··· EXTRAIT ÉTUDIÉ

Estimation de paramètres physiques à partir de leur
représentation par une base de mesures de très grande dimension
Particularité du traitement de données non-linéaires
Dans le cas d’un lien linéaire entre les données et le paramètre, une régression au sens des moindres carrés fonctionne très bien, mais ce n’est plus le cas lorsque le lien entre les données et le paramètre recherché devient non-linéaire. Par ailleurs, l’analyse en composantes principales étant une méthode de projection linéaire, elle ne permet donc pas à elle seule de prendre en compte les non-linéarités.
Régression non-lineaire
Les méthodes de régression non-linéaires classiquement utilisées dans la littérature ne sont pas utilisables pour le traitement des non-linéarités dont on ne connait pas la nature. Les méthodes communes font appel à des a priori indisponibles dans le cas des données de spectroscopie stellaire. En effet, il est souvent nécessaire de connaître le type de nonlinéarités auxquelles on fait face. Ainsi, on peut appliquer une régression aux données en les projetant sur une variété caractérisée par une fonction non-linéaire, mais dans ce cas il faut savoir quel type de fonction définit ladite variété. L’approche des courbes principales (principal curves), (Hastie & Stuetzle, 1989), permet de trouver une variété optimale pour appliquer une régression aux données, même si cette approche est limitée à des variétés 1D et repose sur la non-convergence de l’algorithme. 46 Figure 3.3 – Représentation de l’ACP à gauche, la principal curve idéale au centre et à droite dans le cas où l’on laisse l’algorithme aller trop loin et que la courbe suit le bruit. Les abcisses et ordonnées représentent les composantes de l’espace de départ. Les courbes principales, illustrées à la figure 3.3, part de la première composante principale et cherche à partir de celle-ci, itérativement, une courbe qui minimise une erreur quadratique entre les points et leurs projections. Le problème est que l’algorithme converge vers une courbe qui passe par tous les points et ne représente plus les données mais le bruit. Pour l’estimation des valeurs des paramètres, il n’est pas nécessaire de connaître la variété en tout points de l’espace et on peut se contenter d’une régression linéaire qui approxime localement cette variété. C’est ce que nous présenterons par la suite.

······
··· ENTRÉES FOURNIES

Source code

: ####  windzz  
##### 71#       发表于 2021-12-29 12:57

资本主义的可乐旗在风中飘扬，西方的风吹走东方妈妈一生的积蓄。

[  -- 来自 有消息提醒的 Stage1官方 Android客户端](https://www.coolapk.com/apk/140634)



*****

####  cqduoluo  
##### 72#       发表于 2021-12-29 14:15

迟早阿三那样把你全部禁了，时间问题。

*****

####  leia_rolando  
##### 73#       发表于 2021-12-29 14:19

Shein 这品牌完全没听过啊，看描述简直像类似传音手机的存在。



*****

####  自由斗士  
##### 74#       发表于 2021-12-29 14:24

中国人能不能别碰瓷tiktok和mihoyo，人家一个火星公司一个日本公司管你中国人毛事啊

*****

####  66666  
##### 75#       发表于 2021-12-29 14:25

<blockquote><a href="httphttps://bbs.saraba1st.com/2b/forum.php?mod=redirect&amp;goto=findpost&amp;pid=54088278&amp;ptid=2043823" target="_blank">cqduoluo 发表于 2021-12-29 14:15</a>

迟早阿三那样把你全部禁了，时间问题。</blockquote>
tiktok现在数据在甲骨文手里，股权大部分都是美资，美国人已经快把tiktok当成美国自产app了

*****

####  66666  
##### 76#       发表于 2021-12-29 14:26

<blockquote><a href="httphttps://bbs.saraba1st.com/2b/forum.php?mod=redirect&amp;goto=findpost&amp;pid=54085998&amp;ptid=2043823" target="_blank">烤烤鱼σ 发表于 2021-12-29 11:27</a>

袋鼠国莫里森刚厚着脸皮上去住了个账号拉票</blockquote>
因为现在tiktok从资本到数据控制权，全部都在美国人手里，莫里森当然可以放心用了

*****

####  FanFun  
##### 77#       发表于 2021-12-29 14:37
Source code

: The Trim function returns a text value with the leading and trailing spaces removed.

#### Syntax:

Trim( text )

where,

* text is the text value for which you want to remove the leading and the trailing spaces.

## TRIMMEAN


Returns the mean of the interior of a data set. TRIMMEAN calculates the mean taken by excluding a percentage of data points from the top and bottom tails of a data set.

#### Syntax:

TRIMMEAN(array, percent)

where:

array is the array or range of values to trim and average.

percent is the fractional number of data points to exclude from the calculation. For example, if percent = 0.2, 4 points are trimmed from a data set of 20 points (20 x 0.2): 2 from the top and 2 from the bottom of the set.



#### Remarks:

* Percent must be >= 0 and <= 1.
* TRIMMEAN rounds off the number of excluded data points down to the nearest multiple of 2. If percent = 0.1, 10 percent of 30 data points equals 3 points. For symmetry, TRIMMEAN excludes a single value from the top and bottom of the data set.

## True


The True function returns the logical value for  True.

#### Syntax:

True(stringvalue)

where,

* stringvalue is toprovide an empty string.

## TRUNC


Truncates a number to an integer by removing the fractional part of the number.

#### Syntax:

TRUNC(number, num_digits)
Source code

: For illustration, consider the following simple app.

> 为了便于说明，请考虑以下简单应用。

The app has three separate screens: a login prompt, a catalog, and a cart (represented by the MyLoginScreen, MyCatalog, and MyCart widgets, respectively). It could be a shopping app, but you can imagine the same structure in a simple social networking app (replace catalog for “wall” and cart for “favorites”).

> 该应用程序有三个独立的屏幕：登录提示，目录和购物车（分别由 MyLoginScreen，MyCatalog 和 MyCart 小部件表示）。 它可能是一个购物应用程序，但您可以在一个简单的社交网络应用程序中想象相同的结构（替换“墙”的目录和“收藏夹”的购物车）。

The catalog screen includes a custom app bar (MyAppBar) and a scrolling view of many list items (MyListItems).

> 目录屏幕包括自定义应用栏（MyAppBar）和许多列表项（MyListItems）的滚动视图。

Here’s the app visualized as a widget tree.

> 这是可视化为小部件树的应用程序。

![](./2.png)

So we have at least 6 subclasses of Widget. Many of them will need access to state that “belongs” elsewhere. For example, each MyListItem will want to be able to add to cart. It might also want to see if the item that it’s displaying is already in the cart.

······

-- TÂCHES DEMANDÉES --
(a) Traduisez en anglais cette phrase de l'extrait sur la régression non linéaire : « Le problème est que l’algorithme converge vers une courbe qui passe par tous les points et ne représente plus les données mais le bruit. »
(b) Reproduisez sous forme de liste numérotée les lignes des entrées, en partant de celle qui contient « 发表于 2021-12-29 11:27</a> » et en terminant par celle qui contient « array is the array », toutes deux incluses. Omettez les lignes vides.

-- SOLUTIONS --
(a) The problem is that the algorithm converges toward a curve that passes through all the points and no longer represents the data but the noise.

(b)
1. <blockquote><a href="httphttps://bbs.saraba1st.com/2b/forum.php?mod=redirect&amp;goto=findpost&amp;pid=54085998&amp;ptid=2043823" target="_blank">烤烤鱼σ 发表于 2021-12-29 11:27</a>
2. 袋鼠国莫里森刚厚着脸皮上去住了个账号拉票</blockquote>
3. 因为现在tiktok从资本到数据控制权，全部都在美国人手里，莫里森当然可以放心用了
4. *****
5. ####  FanFun  
6. ##### 77#       发表于 2021-12-29 14:37
7. Source code
8. : The Trim function returns a text value with the leading and trailing spaces removed.
9. #### Syntax:
10. Trim( text )
11. where,
12. * text is the text value for which you want to remove the leading and the trailing spaces.
13. ## TRIMMEAN
14. Returns the mean of the interior of a data set. TRIMMEAN calculates the mean taken by excluding a percentage of data points from the top and bottom tails of a data set.
15. #### Syntax:
16. TRIMMEAN(array, percent)
17. where:
18. array is the array or range of values to trim and average.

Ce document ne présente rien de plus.